I appreciate you saying that. If you look back, “The Rich Tape” took about a year and four months. If someone was to say ‘yes’ to that and not be fully committed, you just burned a year of that gentlemen’s time and career. To me, that’s almost criminal. A person doesn’t get that time back, that effort back. Artists and creators have that window of opportunity for these projects so I wouldn’t want to take anything on with anybody if I didn’t feel like I couldn’t commit.
I’ve actually heard some of the tracks on the project! And when I interviewed Rich, I expressed to him that one of my favorite tracks was, “LV100K” with Tory Lanez was hands down my favorite. Considering you are credited on the song, can you elaborate more on it?
“LV100K” is actually a special record because both Charles and Rich brought that record to me with the hook from Tory Lanez, whom as you may know, has a solid following and a star in his own right. Each record was chosen based on the vibe and the feel, and there was just something really special about this track. It was one of the easier records to finish.
Then you have a song like, “Power Trippin” with Locksmith. I heard the record and noticed that Rich referenced to Kanye’s “Power” which I found great because now-a-days artists neglect one another at times because this industry is so competitive.
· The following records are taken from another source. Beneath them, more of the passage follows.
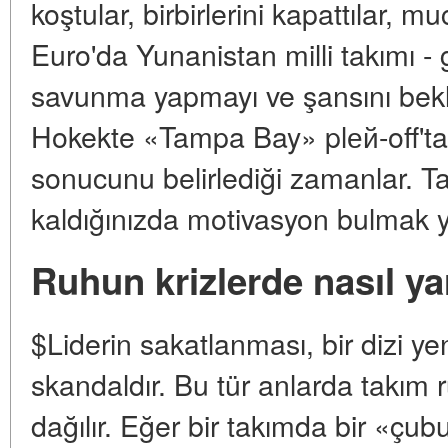
koştular, birbirlerini kapattılar, m
Euro'da Yunanistan milli takımı 
savunma yapmayı ve şansını bekle
Hokekte «Tampa Bay» plей-off'ta,
sonucunu belirlediği zamanlar. T
kaldığınızda motivasyon bulmak y
Ruhun krizlerde nasıl y
$Liderin sakatlanması, bir dizi ye
skandaldır. Bu tür anlarda takım r
dağılır. Eğer bir takımda bir «çu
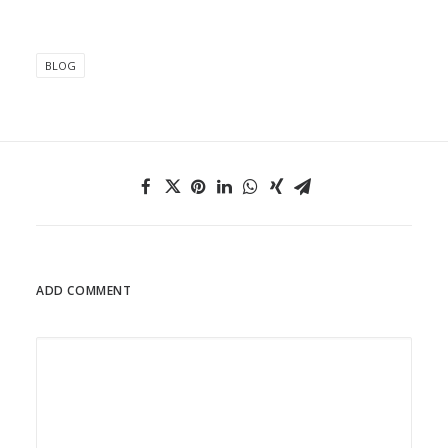
BLOG
ADD COMMENT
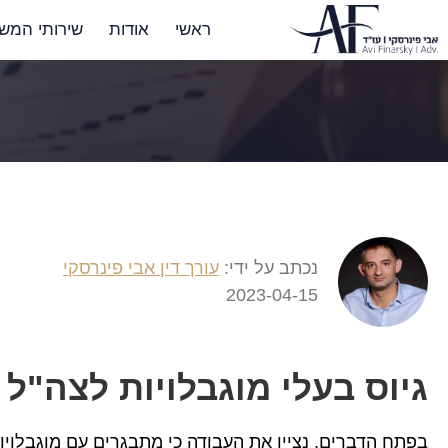
ראשי
אודות
שירותי המש
נכתב על ידי:
עורך דין אבי פינרסקי
2023-04-15
גיוס בעלי מוגבלויות לצה"ל
בפתח הדברים, נציין את העבודה כי מתבגרים עם מוגבלויות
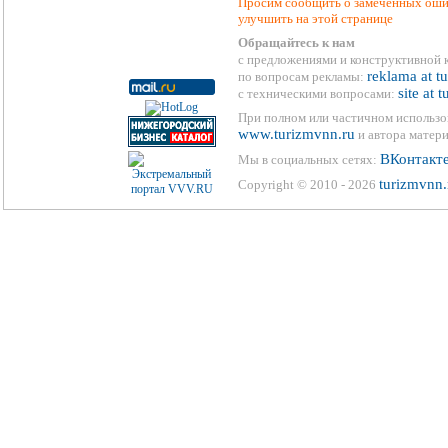
Просим сообщить о замеченных ошиб
улучшить на этой странице
Обращайтесь к нам
с предложениями и конструктивной 
reklama at t
по вопросам рекламы:
site at 
с техническими вопросами:
При полном или частичном использо
www.turizmvnn.ru
и автора матери
ВКонтакт
Мы в социальных сетях:
turizmvnn.
Copyright © 2010 - 2026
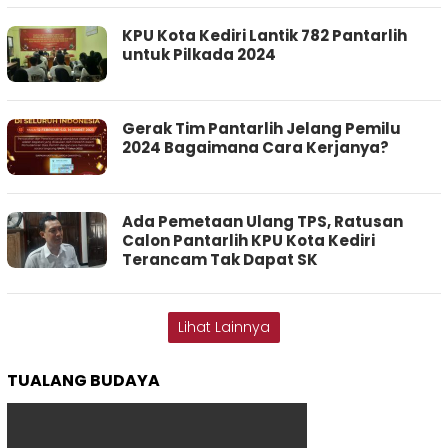
KPU Kota Kediri Lantik 782 Pantarlih
untuk Pilkada 2024
Gerak Tim Pantarlih Jelang Pemilu
2024 Bagaimana Cara Kerjanya?
Ada Pemetaan Ulang TPS, Ratusan
Calon Pantarlih KPU Kota Kediri
Terancam Tak Dapat SK
Lihat Lainnya
TUALANG BUDAYA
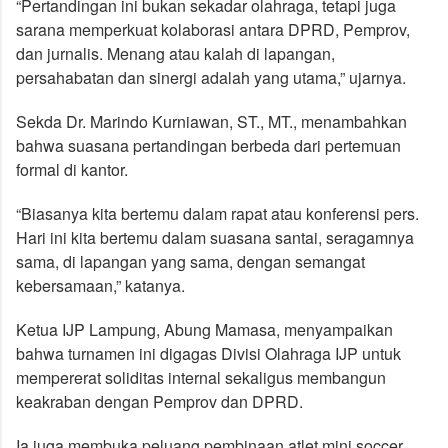
“Pertandingan ini bukan sekadar olahraga, tetapi juga
sarana memperkuat kolaborasi antara DPRD, Pemprov,
dan jurnalis. Menang atau kalah di lapangan,
persahabatan dan sinergi adalah yang utama,” ujarnya.
Sekda Dr. Marindo Kurniawan, ST., MT., menambahkan
bahwa suasana pertandingan berbeda dari pertemuan
formal di kantor.
“Biasanya kita bertemu dalam rapat atau konferensi pers.
Hari ini kita bertemu dalam suasana santai, seragamnya
sama, di lapangan yang sama, dengan semangat
kebersamaan,” katanya.
Ketua IJP Lampung, Abung Mamasa, menyampaikan
bahwa turnamen ini digagas Divisi Olahraga IJP untuk
mempererat soliditas internal sekaligus membangun
keakraban dengan Pemprov dan DPRD.
Ia juga membuka peluang pembinaan atlet mini soccer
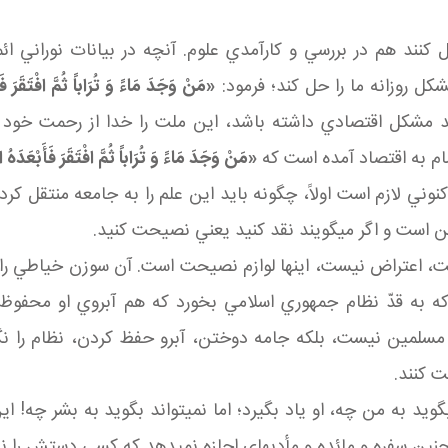
مل کنند هم در بررسي و کارآمدي علوم. آنچه در بيانات نوراني 
ل روزانه ما را حل کند؛ فرمود:
«مَنْ وَجَدَ مَاءً وَ تُرَاباً ثُمَّ افْتَقَرَ فَأ
د مشکل اقتصادي داشته باشد، اين ملت را خدا از رحمت خود دو
مام به اقتصاد آمده است که
«مَنْ وَجَدَ مَاءً وَ تُرَاباً ثُمَّ افْتَقَرَ فَأَبْعَدَهُ ا
ني لازم است اولاً، چگونه بايد اين علم را به جامعه منتقل کرد ثا
ن است و اگر مي گويند نقد کنيد يعني نصيحت کنيد.
اض نيست، اينها لوازم نصيحت است. آن سوزن خياطي را مي گو
که به قدّ نظام جمهوري اسلامي بخورد که هم آبروي او محفوظ ب
مين نيست، بلکه جامه دوختن، آبرو حفظ کردن، نظام را نگ
ت کنند.
يد به من چه، او ياد بگيرد؛ اما نمي تواند بگويد به بشر چه! اي
ن سفره و مائده و مأدبه اي اجازه نمي دهد که کسي دستش را نزد 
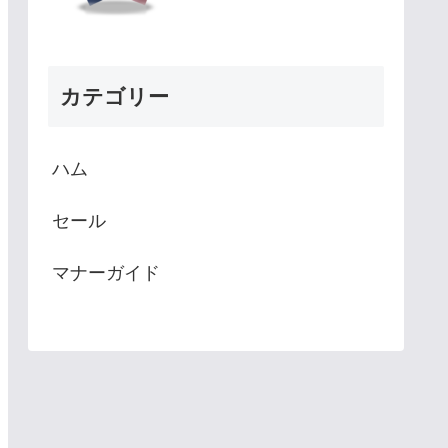
カテゴリー
ハム
セール
マナーガイド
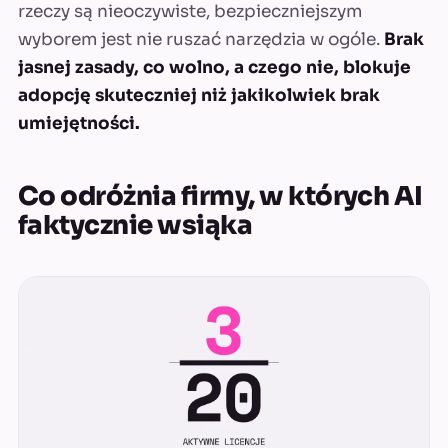
rzeczy są nieoczywiste, bezpieczniejszym
wyborem jest nie ruszać narzędzia w ogóle.
Brak
jasnej zasady, co wolno, a czego nie, blokuje
adopcję skuteczniej niż jakikolwiek brak
umiejętności.
Co odróżnia firmy, w których AI
faktycznie wsiąka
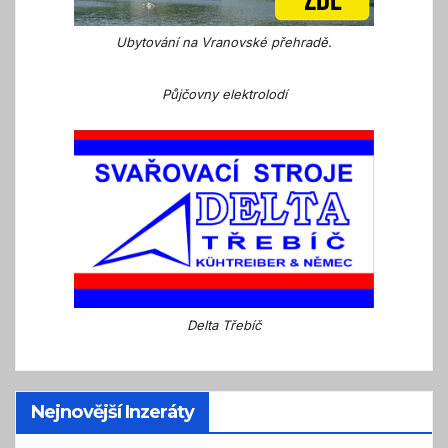
Ubytování na Vranovské přehradě.
Půjčovny elektrolodí
Delta Třebíč
Nejnovější Inzeráty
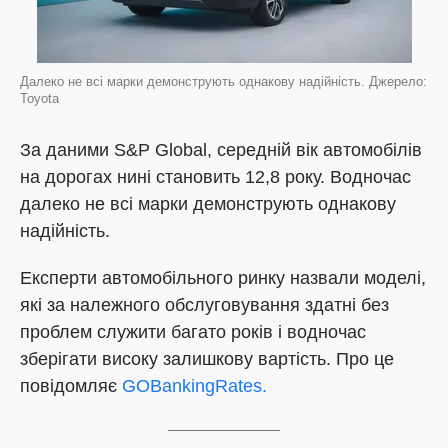
Далеко не всі марки демонструють однакову надійність. Джерело:
Toyota
За даними S&P Global, середній вік автомобілів
на дорогах нині становить 12,8 року. Водночас
далеко не всі марки демонструють однакову
надійність.
Експерти автомобільного ринку назвали моделі,
які за належного обслуговування здатні без
проблем служити багато років і водночас
зберігати високу залишкову вартість. Про це
повідомляє
GOBankingRates.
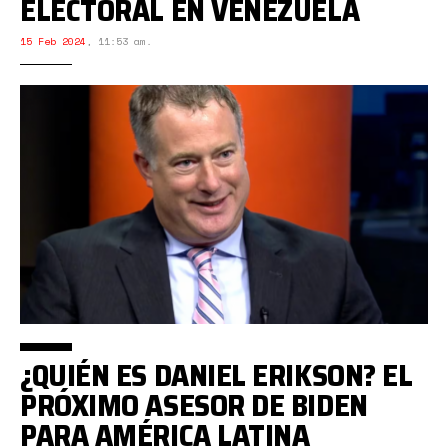
ELECTORAL EN VENEZUELA
15 Feb 2024
,
11:53 am.
¿QUIÉN ES DANIEL ERIKSON? EL
PRÓXIMO ASESOR DE BIDEN
PARA AMÉRICA LATINA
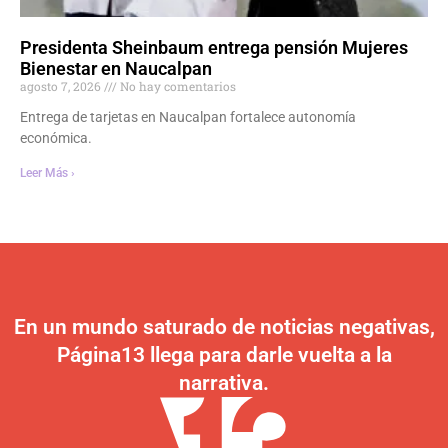
Presidenta Sheinbaum entrega pensión Mujeres
Bienestar en Naucalpan
agosto 7, 2026
No hay comentarios
Entrega de tarjetas en Naucalpan fortalece autonomía
económica.
Leer Más ›
En un mundo saturado de noticias negativas,
Página13 llega para darle vuelta a la
narrativa.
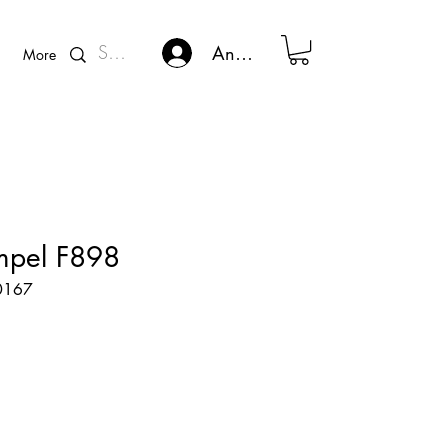
Kunden - Login
Anmelden
More
mpel F898
60167
s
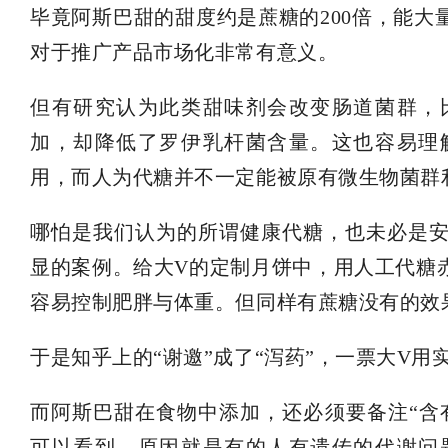
毕竟阿斯巴甜的甜度约是蔗糖的200倍，能
对于推广产品市场化非常有意义。
但有研究认为此类甜味剂会改变肠道菌群，
加，却降低了罗伊乳杆菌含量。这也容易理
用，而人为代糖并不一定能被原有微生物菌群
哪怕是我们认为的所谓健康代糖，也未必是
显的案例。给大V的定制月饼中，用人工代糖
容易控制肥胖与体重。但同样有蔗糖没有的效
于是知乎上的“谢邀”成了“泻药”，一票大V
而阿斯巴甜在食物中添加，还必须要备注“含
可以看到。原因就是有的人有遗传的代谢问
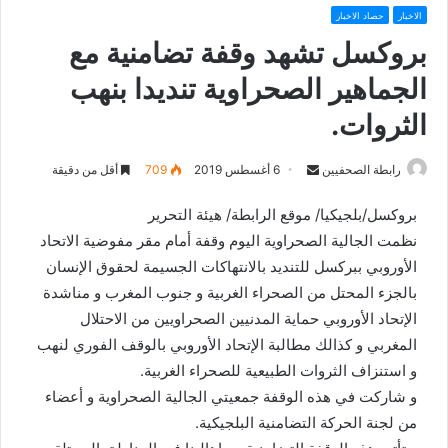
الاخبار
حصاد الاخبار
بروكسل تشهد وقفة تضامنية مع
الجماهير الصحراوية تنديدا بنهب
الثروات.
رابطة الصحفيين
S
6 أغسطس 2019
709
أقل من دقيقة
e
بروكسل/بلجيكيا/ موقع الرابطة/ هيئة التحرير
n
نظمت الجالية الصحراوية اليوم وقفة أمام مقر مفوضية الاتحاد
d
الأوروبي ببركسل للتنديد بالانتهاكات الجسيمة لحقوق الإنسان
a
n
بالجزء المحتل من الصحراء الغربية و جنوب المغرب و مناشدة
e
الإتحاد الأوروبي حماية المدنيين الصحراويين من الاحتلال
m
المغربي و كذالك مطالبة الإتحاد الأوروبي بالوقف الفوري لنهب
a
و استنزاف الثروات الطبيعية للصحراء الغربية.
i
و شاركت في هذه الوقفة جمعيتي الجالية الصحراوية و أعضاء
l
من لجنة الحركة التضامنية البلجيكية.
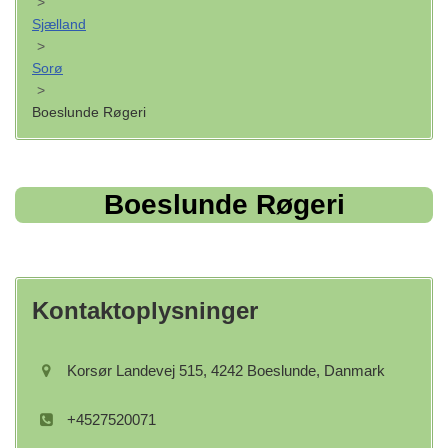
>
Sjælland
>
Sorø
>
Boeslunde Røgeri
Boeslunde Røgeri
Kontaktoplysninger
Korsør Landevej 515, 4242 Boeslunde, Danmark
+4527520071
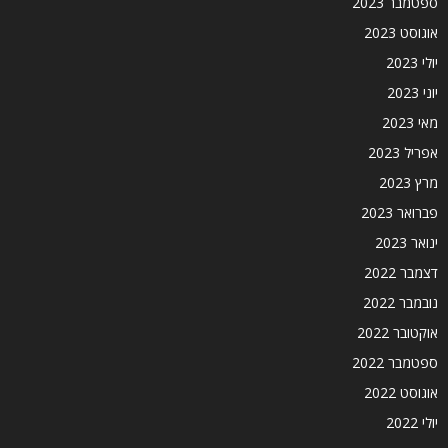
ספטמבר 2023
אוגוסט 2023
יולי 2023
יוני 2023
מאי 2023
אפריל 2023
מרץ 2023
פברואר 2023
ינואר 2023
דצמבר 2022
נובמבר 2022
אוקטובר 2022
ספטמבר 2022
אוגוסט 2022
יולי 2022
One thing about Rich is he’s very humble when it comes to people who have influenced him through his lifetime. Whether it’s from artists, friends or family members. Actually, you’re the first person I’m telling this to, but half way through “Power Trippin”, there’s a line in there that says, “I’m cutting you haters and Cancer’s off like I created digital PRO.” That’s actually a shout-out to me because during the process, I actually battled Cancer twice and beat it. He threw that little line in there and to me, it’s a testament to who he is as a human.
What advice would you give to someone dipping into the same career path as you? Because someone like you has done this so seamlessly but there really is a lot that goes into it – time, attention, thought, and creativity. Some assume that all the creativity lies in just the artist, but there’s a lot of people like yourself who hustle to make things prosper.
This is a question I feel should be asked on every panel to every person who has had some sort of success in this industry. The first step would have to be, consistency – not just once – consistently look in the mirror. You have to consistently evaluate who you are, what you are, and what your skill sets are. Self evaluate constantly because that helps you evolve and eventually become a mentor or develop in an area you may not have thought of. You begin to open yourself up to things you normally wouldn’t because your vision has just become that much wider. It’s better to have too many options than none at all. That allows you to make decisions and that’s one of the key things to being a human being – the power of choice.